## WHAT TO DO
A. Shorten the paragraph in the mobile security article that begins "For enhanced protection agencies can tap into" to two sentences, keeping its main facts.
B. Write the next part of the mobile security article, starting after its last sentence.
== QUOTED PASSAGE ==
When it comes to protecting mobile devices and applications, Federal agencies need security capabilities that travel with devices and proactively protect them against all types of cyberattacks, experts say.
According to the Department of Homeland Security (DHS), the government’s increasing reliance on mobile technology has made it an attractive and lucrative target for cyberattacks. “The enhanced capabilities mobile technologies provide, the ubiquity and diversity of mobile applications and devices, and the typical use of the devices outside agencies’ traditional network boundaries requires a security approach that differs substantially from the protections developed for desktop workstations,” according to DHS’ Mobile Security R&D Program Guide, released in April 2018 by the department’s Science and Technology Directorate.
For enhanced protection agencies can tap into an emerging set of tools, described by Gartner as mobile threat detection (MTD). MTD extends enterprise mobility management (EMM) and mobile device management (MDM) solutions with additional security capabilities. The research firm IDC calls this market segment mobile threat management (MTM) while other research companies use the term mobile threat prevention (MTP).
Whatever they are called, these solutions consist of a mix of capabilities, including vulnerability management, anomaly detection, behavioral profiling, code emulation, intrusion prevention, host firewalling, and transport security technologies to defend mobile devices and applications from advanced threats.
“MTD solutions protect mobile devices against a wide array of mobile threats through application scanning and risk management, network protection, behavioral anomaly detection, and vulnerability management,” Patrick Hevesi and Michael Isbitski, research directors with Gartner for Technical Professionals, write in Gartner’s Comparison of Mobile Threat Defense Solutions, released in July 2018.
Traditional EMM/MDM security tools access signature databases that can flag certain signs of known attacks. However, high-value data is prone to zero-day attacks unlisted in any database. Gartner recommends layering MTD on top of EMM and MDM solutions to yield greater protection.
===
== RECORDS SHOWN ==
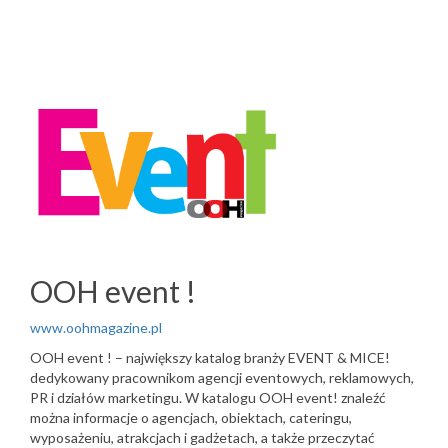
OOH event !
www.oohmagazine.pl
OOH event ! – największy katalog branży EVENT & MICE!
dedykowany pracownikom agencji eventowych, reklamowych,
PR i działów marketingu. W katalogu OOH event! znaleźć
można informacje o agencjach, obiektach, cateringu,
wyposażeniu, atrakcjach i gadżetach, a także przeczytać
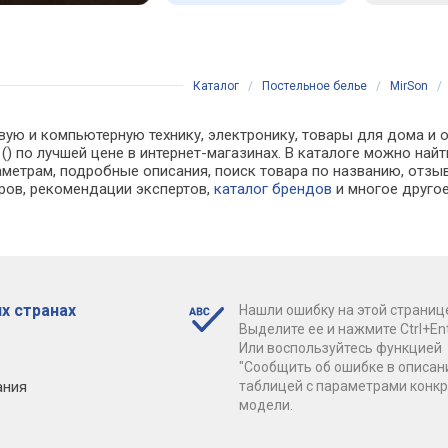
Каталог
/
Постельное белье
/
MirSon
вую и компьютерную технику, электронику, товары для дома и о
м () по лучшей цене в интернет-магазинах. В каталоге можно 
аметрам, подробные описания, поиск товара по названию, отзы
аров, рекомендации экспертов,
каталог брендов
и многое друго
х странах
Нашли ошибку на этой страниц
Выделите ее и нажмите Ctrl+Ent
Или воспользуйтесь функцией
"Сообщить об ошибке в описан
ания
таблицей с параметрами конк
модели.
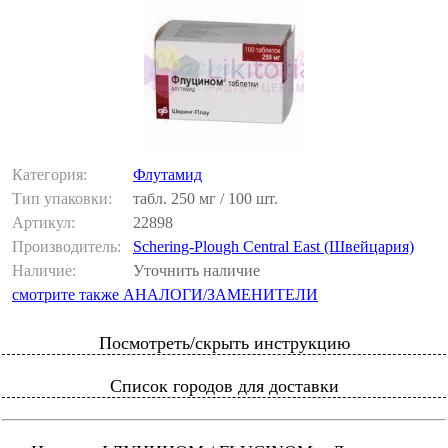
Категория:
Флутамид
Тип упаковки:
табл. 250 мг / 100 шт.
Артикул:
22898
Производитель:
Schering-Plough Central East (Швейцария)
Наличие:
Уточнить наличие
смотрите также АНАЛОГИ/ЗАМЕНИТЕЛИ
Посмотреть/скрыть инструкцию
Список городов для доставки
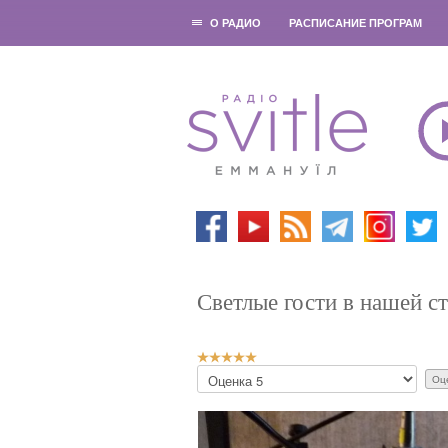
О РАДИО
РАСПИСАНИЕ ПРОГРАМ
Светлые гости в нашей с
Р
П
е
о
й
ж
т
а
и
л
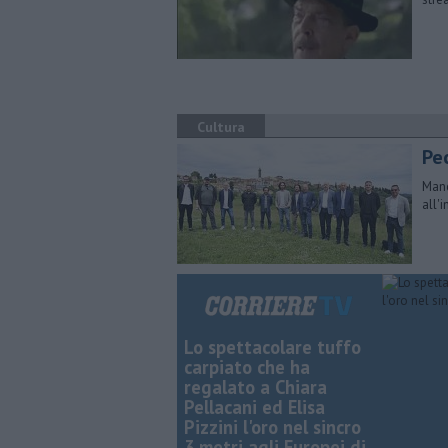
Cultura
Pec
Manc
all'
Lo spettacolare tuffo
carpiato che ha
regalato a Chiara
Pellacani ed Elisa
Pizzini l'oro nel sincro
3 metri agli Europei di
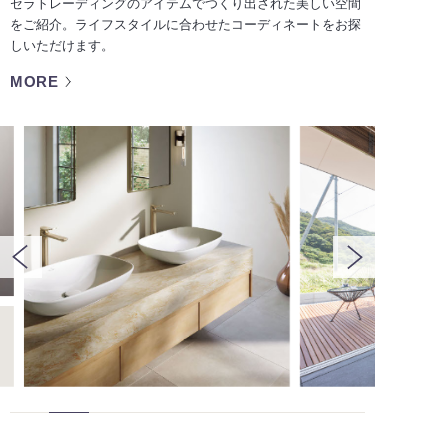
セラトレーディングのアイテムでつくり出された美しい空間
をご紹介。ライフスタイルに合わせたコーディネートをお探
しいただけます。
MORE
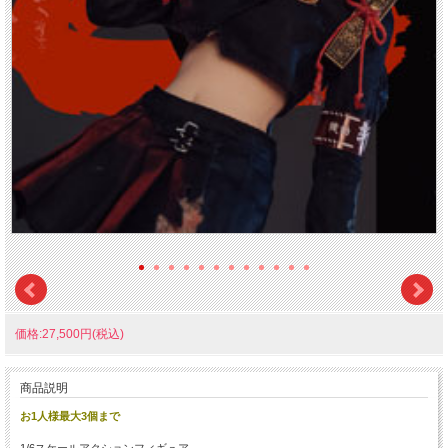
価格:27,500円(税込)
商品説明
お1人様最大3個まで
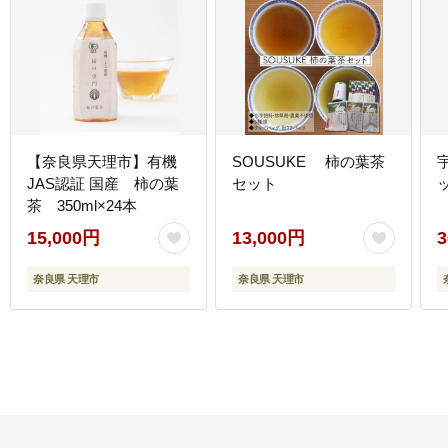
【奈良県天理市】有機
SOUSUKE 柿の葉茶
JAS認証 国産 柿の葉
セット
茶 350ml×24本
15,000円
13,000円
3
奈良県 天理市
奈良県 天理市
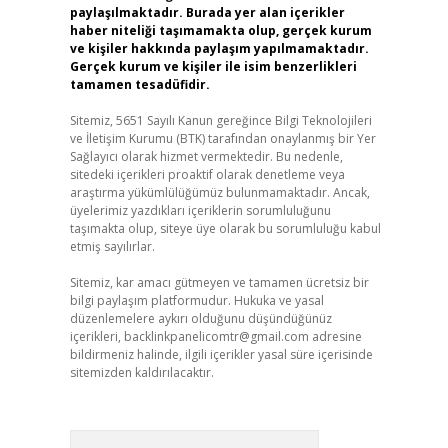
paylaşılmaktadır. Burada yer alan içerikler
haber niteliği taşımamakta olup, gerçek kurum
ve kişiler hakkında paylaşım yapılmamaktadır.
Gerçek kurum ve kişiler ile isim benzerlikleri
tamamen tesadüfidir.
Sitemiz, 5651 Sayılı Kanun gereğince Bilgi Teknolojileri
ve İletişim Kurumu (BTK) tarafından onaylanmış bir Yer
Sağlayıcı olarak hizmet vermektedir. Bu nedenle,
sitedeki içerikleri proaktif olarak denetleme veya
araştırma yükümlülüğümüz bulunmamaktadır. Ancak,
üyelerimiz yazdıkları içeriklerin sorumluluğunu
taşımakta olup, siteye üye olarak bu sorumluluğu kabul
etmiş sayılırlar.
Sitemiz, kar amacı gütmeyen ve tamamen ücretsiz bir
bilgi paylaşım platformudur. Hukuka ve yasal
düzenlemelere aykırı olduğunu düşündüğünüz
içerikleri,
backlinkpanelicomtr@gmail.com
adresine
bildirmeniz halinde, ilgili içerikler yasal süre içerisinde
sitemizden kaldırılacaktır.
Arama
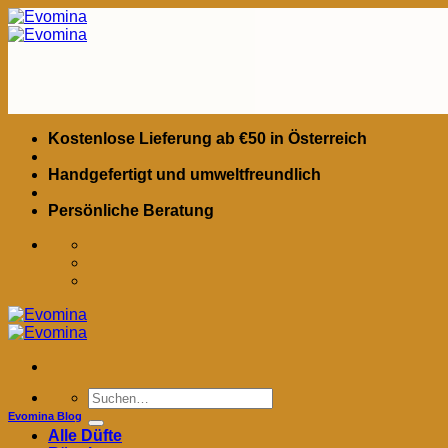
Zum
Inhalt
springen
Kostenlose Lieferung ab €50 in Österreich
Handgefertigt und umweltfreundlich
Persönliche Beratung
Suchen
nach:
Evomina Blog
Alle Düfte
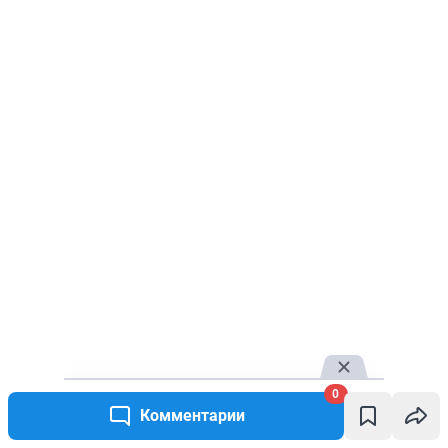
0
Комментарии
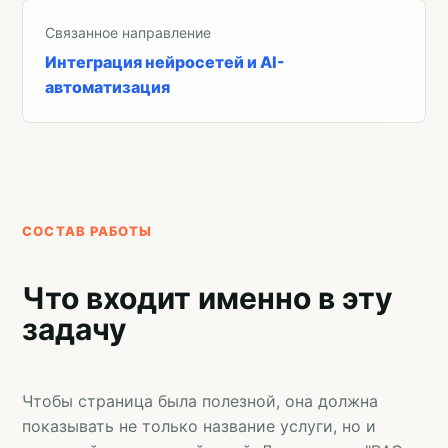
Связанное направление
Интеграция нейросетей и AI-
автоматизация
СОСТАВ РАБОТЫ
Что входит именно в эту
задачу
Чтобы страница была полезной, она должна
показывать не только название услуги, но и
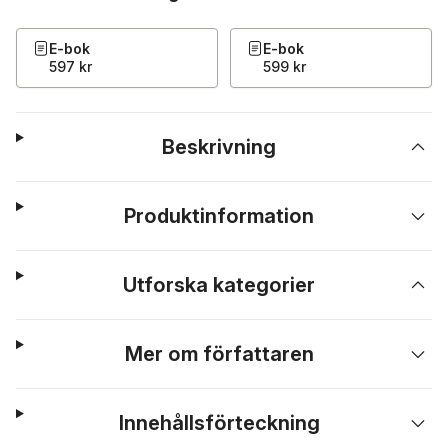
E-bok
E-bok
597 kr
599 kr
Beskrivning
Produktinformation
Utforska kategorier
Mer om författaren
Innehållsförteckning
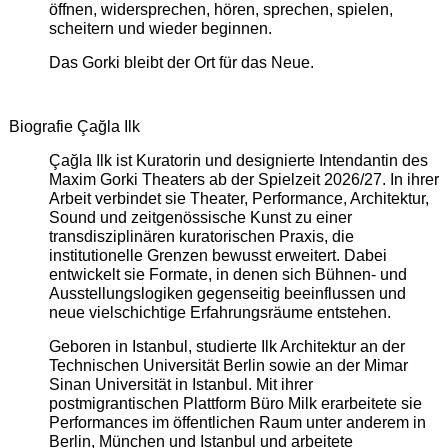
öffnen, widersprechen, hören, sprechen, spielen,
scheitern und wieder beginnen.
Das Gorki bleibt der Ort für das Neue.
Biografie Çağla Ilk
Çağla Ilk ist Kuratorin und designierte Intendantin des
Maxim Gorki Theaters ab der Spielzeit 2026/27. In ihrer
Arbeit verbindet sie Theater, Performance, Architektur,
Sound und zeitgenössische Kunst zu einer
transdisziplinären kuratorischen Praxis, die
institutionelle Grenzen bewusst erweitert. Dabei
entwickelt sie Formate, in denen sich Bühnen- und
Ausstellungslogiken gegenseitig beeinflussen und
neue vielschichtige Erfahrungsräume entstehen.
Geboren in Istanbul, studierte Ilk Architektur an der
Technischen Universität Berlin sowie an der Mimar
Sinan Universität in Istanbul. Mit ihrer
postmigrantischen Plattform Büro Milk erarbeitete sie
Performances im öffentlichen Raum unter anderem in
Berlin, München und Istanbul und arbeitete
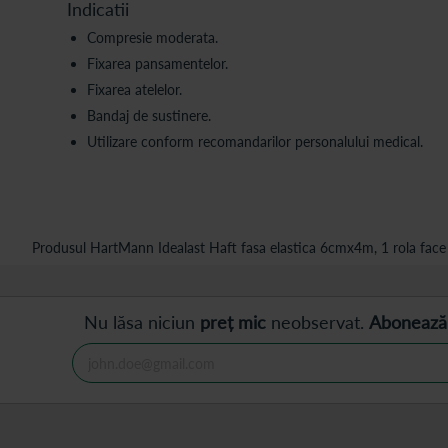
Indicatii
Compresie moderata.
Fixarea pansamentelor.
Fixarea atelelor.
Bandaj de sustinere.
Utilizare conform recomandarilor personalului medical.
Produsul HartMann Idealast Haft fasa elastica 6cmx4m, 1 rola face p
Nu lăsa niciun
preț mic
neobservat.
Abonează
===
## ANSWERS BY TASK
A. Agencies can add protection with mobile threat detection (MTD), Gartner's term for tools that build extra security onto enterprise mobility management (EMM) and mobile device management (MDM) solutions. IDC calls the same market segment mobile threat management (MTM), and other research firms call it mobile threat prevention (MTP).

B.
Machine Learning-Based Protection
Other cybersecurity experts note that machine learning software on the device can proactively protect devices wherever the user travels.
Mobile devices pose significant information security risks to government agencies, according to Gary Bradt, vice president of public sector with Zimperium which provides cyber threat protection for mobile devices including smartphones, tablets, and Internet of Things (IoT) devices.
Cyber criminals can compromise devices and steal government information through a variety of attack methods, such as compromising WiFi connections, the use of malicious access points, attacks on mobile operating systems, side-loading of applications, and introduction of risky/non-compliant apps.
The mobile devices of government employees are the weak links in the mobile security armor, exposed to hackers who can target users’ smartphones or devices while they are connected to Wi-Fi networks at coffee shops like Starbucks, Bradt noted.
Protection against persistent threats and zero-day attacks requires on-device machine learning software that looks for anomalies in device behavior. “If there is bad behavior on the device, it should be able to notify users that they’re under attack,” Bradt said. The MTD solution should be able to monitor the entire mobile device for malicious behavior regardless of the attack entry point. A device-wide resident approach does not rely on external IDs or malware signatures and does more than app scanning, he noted.
“The whole point of machine learning is to detect things that you’ve never seen before,” said JT Keating, vice president of product strategy at Zimperium. Machine Learning capability is critical for mobile devices because users are the administrators and decide when they are going to update software.
“Consistently about 70 percent of devices in our environment are at least one or two operating system versions behind,” Keating said. This means there are publicly-available or easily-accessible exploits on the internet that can take over these devices. If a user doesn’t have machine-learning capability when a hacker tweaks his exploit, it won’t be detected. However, like a stone thrown across a lake creates ripples, attackers create ripples when they try to compromise a device–when they elevate privileges or take root access. A good MTD solution will detect those ripples. MobileIron and Symantec are other companies providing MTD solutions.
“Intelligence gathered by machine learning is only valuable if agencies have a large enough global dataset to train machine threat models on to understand if a potential threat signal is normal, rare or truly anomalous,” said Bob Stevens, VP of Federal Systems at Lookout. “Using a cloud-first, machine learning-driven MTD analysis engine for on-device security enables a faster, more secure approach,” he said. Lookout is a cybersecurity company for the post-perimeter, cloud-first, mobile-first world. Powered by the largest dataset of mobile code in existence, the Lookout Security Cloud provides visibility into the entire spectrum of mobile risk.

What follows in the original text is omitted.